[Slony1-general] Catching up a large backlog: a few observations

Thu Apr 24 08:54:12 PDT 2008

Jacques Caron <jc at oxado.com> writes:
> At 20:56 23/04/2008, Christopher Browne wrote:
>>I don't see any reason in the code why limiting the number of events
>>processed should break anything.  I think I'd want to set the limit
>>based on a configuration parameter, but at first blush, the following
>>seems reasonable:
>>
>>Index: remote_listen.c
>>===================================================================
>>RCS file: /home/cvsd/slony1/slony1-engine/src/slon/remote_listen.c,v
>>retrieving revision 1.40
>>diff -c -u -r1.40 remote_listen.c
>>cvs diff: conflicting specifications of output style
>>--- remote_listen.c     6 Feb 2008 20:20:50 -0000       1.40
>>+++ remote_listen.c     23 Apr 2008 18:29:14 -0000
>>@@ -1,4 +1,4 @@
>>-/* ----------------------------------------------------------------------
>>+* ----------------------------------------------------------------------
>>   * remote_listen.c
>>   *
>>   *     Implementation of the thread listening for events on
>>@@ -697,7 +697,7 @@
>>         {
>>                 slon_appendquery(&query, ")");
>>         }
>>-       slon_appendquery(&query, " order by e.ev_origin, e.ev_seqno");
>> +       slon_appendquery(&query, " order by e.ev_origin, e.ev_seqno
>> limit 2000");
>>
>>         rtcfg_unlock();
>
> I've been running slon with a similar change for a little while
> (finally catching up on a huge backlog) and it seems not to have
> caused any problems. But indeed a configuration parameter may be a
> good idea.

It's not very hard to make it configurable, and that eliminates the
need for a config change to require a recompile, which is of decidedly
non-zero value :-).

>>- Every time a message is added to the queue in remote_listen.c, we
>>   add to the counter
>>
>>- Every time a message is processed from the queue in remote_worker.c,
>>   we decrement the counter
>>
>>- In remote_listen.c, any time the size of the queue is larger than
>>   "os_event_threshold" (defaults to > the LIMIT used in the query in
>>   remote_listen.c), then we sleep for "os_event_sleep" milliseconds
>>   before processing another iteration of the "event search loop."
>
> Sounds good. There could be a check that keeps the thread in a sleep
> loop until the counter comes below said threshold as well. Or the
> limit in the select could be (threshold - count). Obviously if count >
> threshold we want to skip the select and go back to sleep (and of
> course care must be taken with the poll/listen switches).
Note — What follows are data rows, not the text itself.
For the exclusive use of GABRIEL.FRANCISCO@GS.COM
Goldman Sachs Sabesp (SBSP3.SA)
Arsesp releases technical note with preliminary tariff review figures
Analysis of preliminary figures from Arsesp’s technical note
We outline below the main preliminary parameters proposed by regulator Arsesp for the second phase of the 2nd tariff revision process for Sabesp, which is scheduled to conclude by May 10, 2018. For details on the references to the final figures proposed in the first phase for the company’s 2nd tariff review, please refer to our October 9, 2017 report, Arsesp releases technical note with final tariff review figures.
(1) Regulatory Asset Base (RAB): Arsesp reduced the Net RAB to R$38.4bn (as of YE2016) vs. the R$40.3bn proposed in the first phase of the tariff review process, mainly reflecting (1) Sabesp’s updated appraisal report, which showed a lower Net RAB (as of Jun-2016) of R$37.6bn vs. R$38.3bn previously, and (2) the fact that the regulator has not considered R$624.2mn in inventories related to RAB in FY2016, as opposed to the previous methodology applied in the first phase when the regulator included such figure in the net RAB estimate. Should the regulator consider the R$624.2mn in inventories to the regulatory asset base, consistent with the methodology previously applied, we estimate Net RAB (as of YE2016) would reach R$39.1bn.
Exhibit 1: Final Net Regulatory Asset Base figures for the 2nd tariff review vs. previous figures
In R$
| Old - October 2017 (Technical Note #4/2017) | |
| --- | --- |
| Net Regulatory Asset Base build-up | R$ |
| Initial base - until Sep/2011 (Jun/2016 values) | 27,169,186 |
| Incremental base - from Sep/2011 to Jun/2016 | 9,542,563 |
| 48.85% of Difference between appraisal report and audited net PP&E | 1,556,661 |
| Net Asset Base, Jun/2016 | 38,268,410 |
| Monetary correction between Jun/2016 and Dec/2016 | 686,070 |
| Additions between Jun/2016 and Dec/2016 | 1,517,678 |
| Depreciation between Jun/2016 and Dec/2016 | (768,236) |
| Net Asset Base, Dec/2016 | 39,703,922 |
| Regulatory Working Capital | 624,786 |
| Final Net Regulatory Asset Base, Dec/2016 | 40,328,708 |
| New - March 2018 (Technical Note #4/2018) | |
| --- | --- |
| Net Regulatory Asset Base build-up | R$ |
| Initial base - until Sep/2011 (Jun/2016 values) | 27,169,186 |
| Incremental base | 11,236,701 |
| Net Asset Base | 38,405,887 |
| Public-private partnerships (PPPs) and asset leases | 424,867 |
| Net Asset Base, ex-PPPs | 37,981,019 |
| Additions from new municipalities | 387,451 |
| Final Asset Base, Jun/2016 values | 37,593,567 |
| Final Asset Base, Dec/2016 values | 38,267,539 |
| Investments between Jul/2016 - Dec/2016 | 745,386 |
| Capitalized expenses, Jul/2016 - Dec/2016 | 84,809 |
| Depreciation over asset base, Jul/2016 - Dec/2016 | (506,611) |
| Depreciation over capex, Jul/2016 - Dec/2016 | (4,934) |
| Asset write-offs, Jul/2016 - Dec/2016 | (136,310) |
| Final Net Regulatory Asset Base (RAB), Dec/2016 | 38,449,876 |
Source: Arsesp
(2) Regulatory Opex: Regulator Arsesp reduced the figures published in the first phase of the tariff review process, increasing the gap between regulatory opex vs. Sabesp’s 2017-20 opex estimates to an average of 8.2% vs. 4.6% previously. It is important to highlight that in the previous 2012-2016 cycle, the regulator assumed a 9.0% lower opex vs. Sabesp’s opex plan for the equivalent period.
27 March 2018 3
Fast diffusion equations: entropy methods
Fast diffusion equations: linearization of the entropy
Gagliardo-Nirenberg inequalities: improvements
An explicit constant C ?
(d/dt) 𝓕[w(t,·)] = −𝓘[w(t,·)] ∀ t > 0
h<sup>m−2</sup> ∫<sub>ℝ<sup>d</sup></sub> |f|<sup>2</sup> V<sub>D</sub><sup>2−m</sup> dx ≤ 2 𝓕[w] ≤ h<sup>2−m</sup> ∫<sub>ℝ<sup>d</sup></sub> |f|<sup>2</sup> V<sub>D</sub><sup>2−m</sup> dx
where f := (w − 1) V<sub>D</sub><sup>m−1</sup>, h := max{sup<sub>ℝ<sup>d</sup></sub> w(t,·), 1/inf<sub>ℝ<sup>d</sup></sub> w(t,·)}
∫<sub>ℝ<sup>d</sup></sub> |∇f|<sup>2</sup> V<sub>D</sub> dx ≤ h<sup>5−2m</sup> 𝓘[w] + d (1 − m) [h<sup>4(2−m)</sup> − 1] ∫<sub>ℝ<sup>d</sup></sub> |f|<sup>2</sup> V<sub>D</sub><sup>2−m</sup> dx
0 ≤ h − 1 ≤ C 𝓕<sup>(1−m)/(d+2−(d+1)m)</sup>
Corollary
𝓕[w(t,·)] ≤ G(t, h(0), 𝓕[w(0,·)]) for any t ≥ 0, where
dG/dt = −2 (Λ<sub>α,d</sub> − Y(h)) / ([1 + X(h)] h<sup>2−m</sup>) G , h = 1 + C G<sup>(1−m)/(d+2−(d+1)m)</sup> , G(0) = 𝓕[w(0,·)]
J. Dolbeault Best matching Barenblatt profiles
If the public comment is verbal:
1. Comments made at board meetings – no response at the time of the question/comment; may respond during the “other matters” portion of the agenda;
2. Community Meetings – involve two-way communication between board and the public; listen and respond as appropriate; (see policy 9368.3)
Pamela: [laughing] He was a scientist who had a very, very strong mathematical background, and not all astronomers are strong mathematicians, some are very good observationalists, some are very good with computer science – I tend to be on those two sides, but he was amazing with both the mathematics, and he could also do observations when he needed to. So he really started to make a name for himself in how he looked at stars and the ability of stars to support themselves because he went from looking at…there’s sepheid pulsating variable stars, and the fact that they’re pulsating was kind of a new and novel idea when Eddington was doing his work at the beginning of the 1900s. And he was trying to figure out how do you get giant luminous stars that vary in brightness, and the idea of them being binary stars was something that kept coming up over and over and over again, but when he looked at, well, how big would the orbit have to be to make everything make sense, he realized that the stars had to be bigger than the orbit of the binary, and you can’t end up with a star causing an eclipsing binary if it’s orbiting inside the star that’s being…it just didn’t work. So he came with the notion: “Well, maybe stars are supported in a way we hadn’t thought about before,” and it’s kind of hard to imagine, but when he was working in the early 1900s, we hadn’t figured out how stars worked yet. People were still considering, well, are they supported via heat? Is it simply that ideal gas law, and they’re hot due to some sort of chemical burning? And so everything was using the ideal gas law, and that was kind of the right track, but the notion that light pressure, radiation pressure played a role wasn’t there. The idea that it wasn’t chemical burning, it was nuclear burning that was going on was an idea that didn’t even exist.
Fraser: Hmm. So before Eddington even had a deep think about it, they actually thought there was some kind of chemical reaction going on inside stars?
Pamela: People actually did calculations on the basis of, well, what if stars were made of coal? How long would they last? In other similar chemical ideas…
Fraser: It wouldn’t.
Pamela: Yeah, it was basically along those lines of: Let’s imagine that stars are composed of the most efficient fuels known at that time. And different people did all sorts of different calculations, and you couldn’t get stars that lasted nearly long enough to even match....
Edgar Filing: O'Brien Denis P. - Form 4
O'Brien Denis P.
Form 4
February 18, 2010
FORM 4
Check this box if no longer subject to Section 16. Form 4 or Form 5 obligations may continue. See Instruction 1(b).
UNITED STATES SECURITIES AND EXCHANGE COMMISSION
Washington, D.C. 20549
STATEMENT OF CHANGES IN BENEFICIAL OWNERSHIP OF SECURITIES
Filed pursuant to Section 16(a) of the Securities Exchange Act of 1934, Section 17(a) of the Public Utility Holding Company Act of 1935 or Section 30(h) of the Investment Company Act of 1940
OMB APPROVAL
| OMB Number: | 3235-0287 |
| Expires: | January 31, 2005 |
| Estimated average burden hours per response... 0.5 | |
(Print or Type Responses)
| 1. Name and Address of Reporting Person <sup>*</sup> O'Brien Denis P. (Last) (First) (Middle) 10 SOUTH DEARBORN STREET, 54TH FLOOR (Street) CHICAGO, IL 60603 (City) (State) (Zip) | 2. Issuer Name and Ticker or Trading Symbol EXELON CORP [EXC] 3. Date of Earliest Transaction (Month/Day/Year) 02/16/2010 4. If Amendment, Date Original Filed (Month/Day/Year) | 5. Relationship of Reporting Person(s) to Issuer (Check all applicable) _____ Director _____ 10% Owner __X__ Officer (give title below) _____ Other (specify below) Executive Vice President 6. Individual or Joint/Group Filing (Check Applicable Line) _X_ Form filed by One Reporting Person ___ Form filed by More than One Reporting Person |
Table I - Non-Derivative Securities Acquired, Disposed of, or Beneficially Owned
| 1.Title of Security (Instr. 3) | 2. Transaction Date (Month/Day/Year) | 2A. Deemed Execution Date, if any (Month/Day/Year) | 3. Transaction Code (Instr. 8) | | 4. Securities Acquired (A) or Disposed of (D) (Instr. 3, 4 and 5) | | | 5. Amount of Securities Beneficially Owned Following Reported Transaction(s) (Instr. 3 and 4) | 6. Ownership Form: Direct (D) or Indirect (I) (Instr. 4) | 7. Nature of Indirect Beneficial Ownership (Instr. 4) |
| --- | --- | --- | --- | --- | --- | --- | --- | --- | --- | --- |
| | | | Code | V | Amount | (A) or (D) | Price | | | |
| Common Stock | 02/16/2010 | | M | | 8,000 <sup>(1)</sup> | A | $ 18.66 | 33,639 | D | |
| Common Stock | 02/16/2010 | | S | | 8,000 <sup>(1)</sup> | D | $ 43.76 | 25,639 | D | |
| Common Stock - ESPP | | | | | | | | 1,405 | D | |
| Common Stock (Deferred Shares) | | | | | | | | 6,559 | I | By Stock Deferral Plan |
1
I'm not sure we want to stop queueing events altogether for any
extended period of time.  *That* seems like a risky thing to do.

>>Alternatively, this could get more sophisticated, with some extra
>>config parms:
>>
>>  * os_event_limit            - How many events to pull at a time,
>>                                and the threshold for further stuff
>>  * os_event_initialsleep     - If os_events > limit, then,
>>                                initially, sleep this many ms
>>  * os_event_increment        - When os_events continues to be >
>>                                os_event_limit, add this to the
>>                                sleep time
>>  * os_event_maxsleep         - Don't let sleep time exceed this
>
> Don't know if we need that much "complexity"? I think the above logic
> ("only get as much as we need") might be simpler and requires less
> tuning (and less default values to pick!).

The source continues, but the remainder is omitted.